With the stigma surrounding mental health, many people often go to therapy when their problems are too big to ignore. Since there is a lack of professionals who can work with youth, the waitlists, the enormous cost and stigma around receiving counseling, therapy becomes inaccessible to young people.

When teen behavior escalates and parents or foster care systems become overwhelmed, kids go to troubled teen facilities. Utah has the most facilities in the entire country, with around 100 of them providing varying degrees of care. In 2015, these facilities contributed $423 Million to Utah’s GDP and accounted for 6,400 jobs. While these institutions have found a home in Utah, the house kids from around the country.

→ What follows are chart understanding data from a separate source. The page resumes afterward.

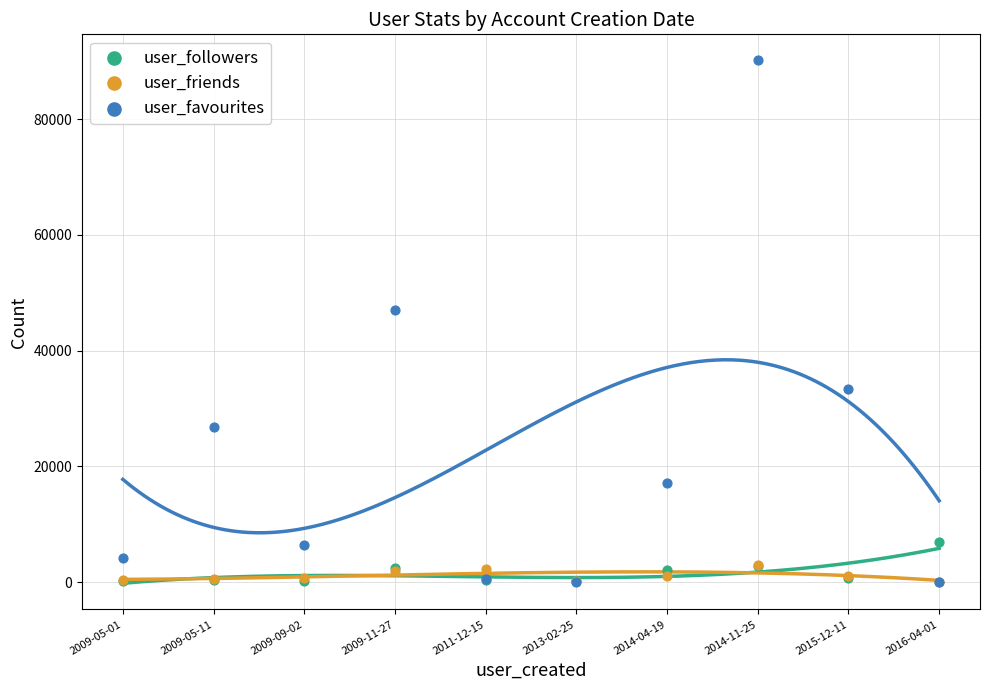

At which category is the sum across all series the highest?

2014-11-25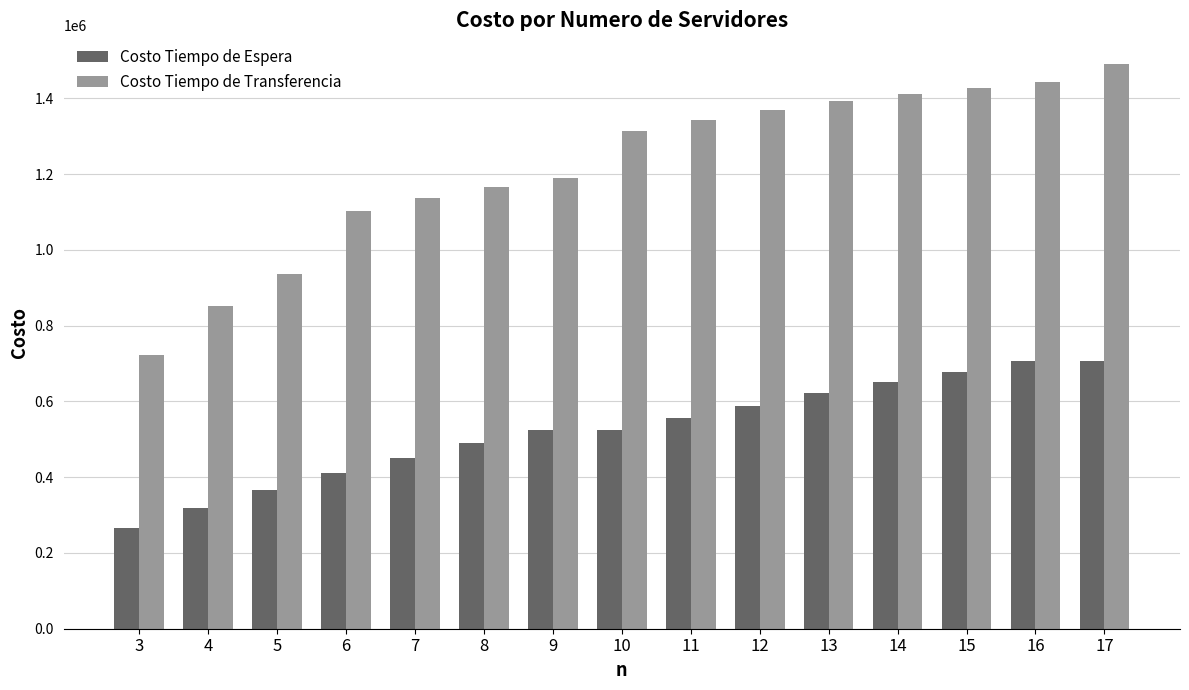

At which category is the sum across all series the highest?

17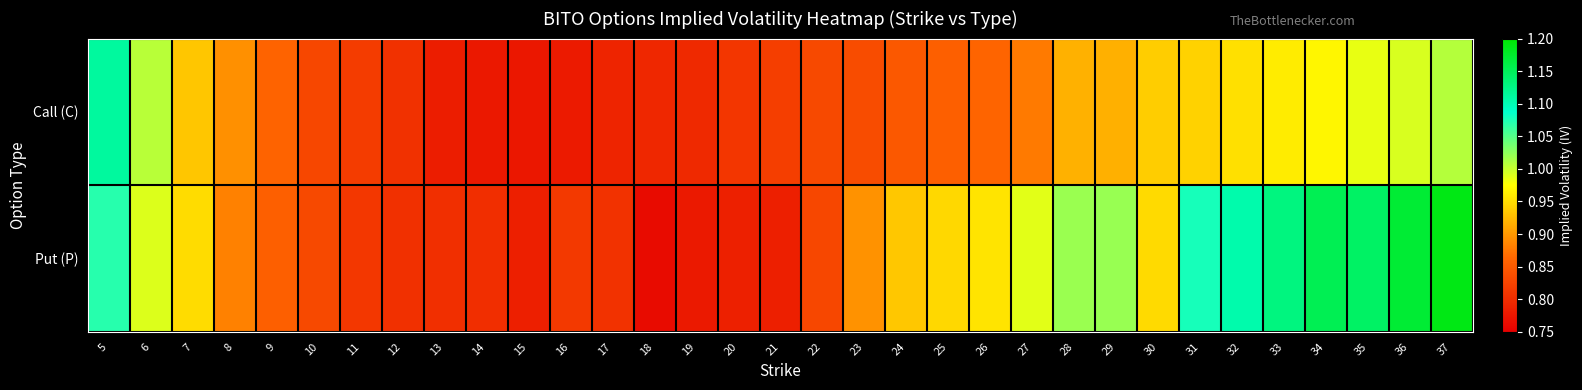

Reading right to left, list all the values displayed in this chart.

Call (C): 37=1.0	36=1.0	35=1.0	34=1.0	33=1.0	32=1.0	31=0.9	30=0.9	29=0.9	28=0.9	27=0.9	26=0.9	25=0.9	24=0.8	23=0.8	22=0.8	21=0.8	20=0.8	19=0.8	18=0.8	17=0.8	16=0.8	15=0.8	14=0.8	13=0.8	12=0.8	11=0.8	10=0.8	9=0.9	8=0.9	7=0.9	6=1.0	5=1.1
Put (P): 37=1.2	36=1.2	35=1.1	34=1.2	33=1.1	32=1.1	31=1.1	30=0.9	29=1.0	28=1.0	27=1.0	26=1.0	25=0.9	24=0.9	23=0.9	22=0.8	21=0.8	20=0.8	19=0.8	18=0.8	17=0.8	16=0.8	15=0.8	14=0.8	13=0.8	12=0.8	11=0.8	10=0.8	9=0.9	8=0.9	7=0.9	6=1.0	5=1.1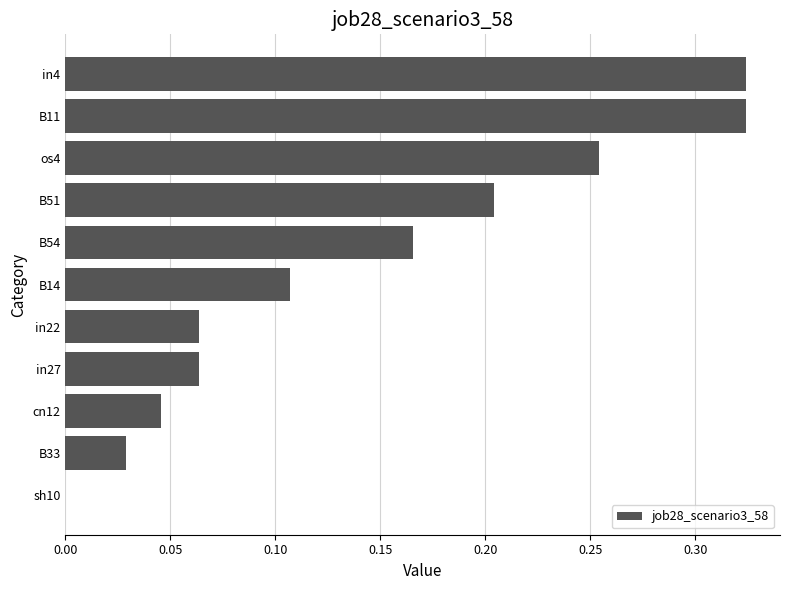

What is the sum of the values at B33 and in4?

0.4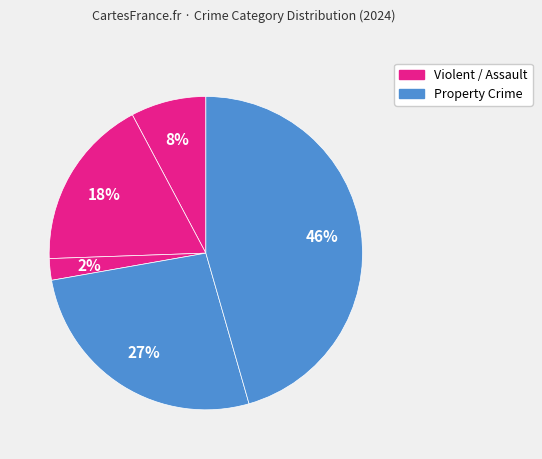

How many slices are in this pie chart?

5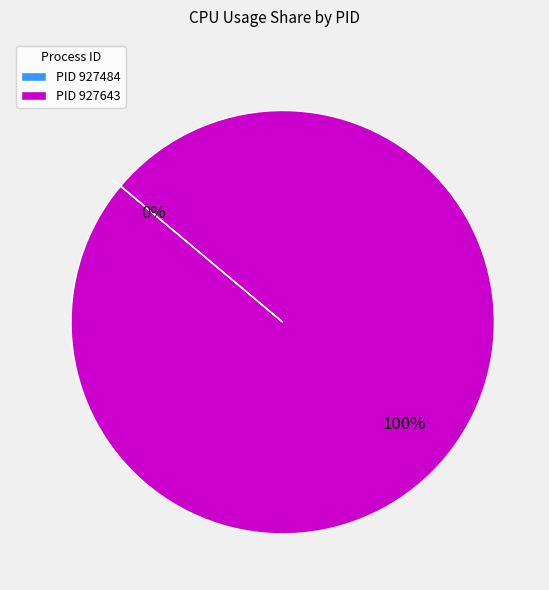

What is the smallest slice in the pie chart?

927484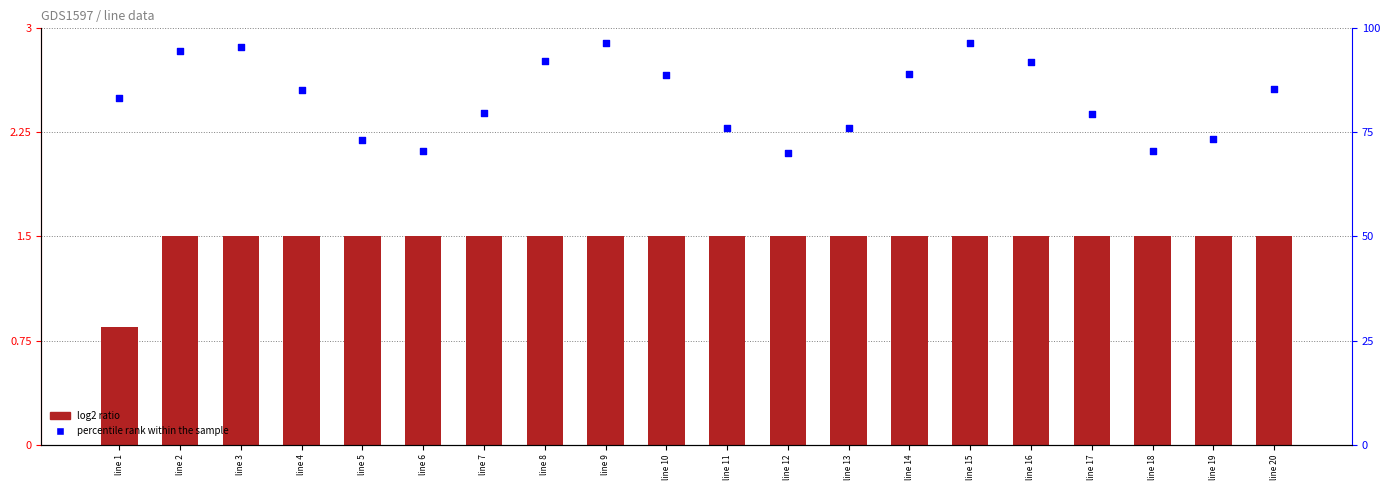

Which series reaches the minimum Y coordinate?

log2 ratio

Many of these institutions have seen allegations of abuse and mistreatment with some survivors saying they were subjected to physical abuse, solitary confinement, sleep and food deprivation and sexual abuse. This abuse affects more than just Utahns and our kids. It affects kids in need of mental health support from all over the country.

In 2021, the state tried to address this by increasing oversight. Inspections are now required four times a year (up from inspections that often happened just once a year previously) from the Office of Licensing. The state tried to make this easier by providing the office funding for eight new full-time employees but adding only eight people to a team of 30 to do four times as much work is unmanageable.

However, we could limit the need for these institutions if intervention opportunities were more easily accessible. Teens could get help before their behavior necessitated troubled teen facilities. Parents want to help their kids, but currently, they don’t have easy access to counseling.

While it can be difficult to address the problem of waitlists or a lack of mental health professionals qualified to work with kids, we can start working to make mental health treatment more affordable. Insurance companies need to change the way they work with providers. They cover treatment to be more reflective of how mental health care works. We also need to work to make counseling accessible for people without insurance.

Often, our culture teaches us to think of mental health care as something we do when we don’t have an alternative or when things get bad enough. Utah’s troubled teen industry is part of that culture. It’s a place where kids go when their behavior escalates enough. We need to start addressing mental health before it gets to a breaking point. Only then can these institutions become smaller and easier to oversee.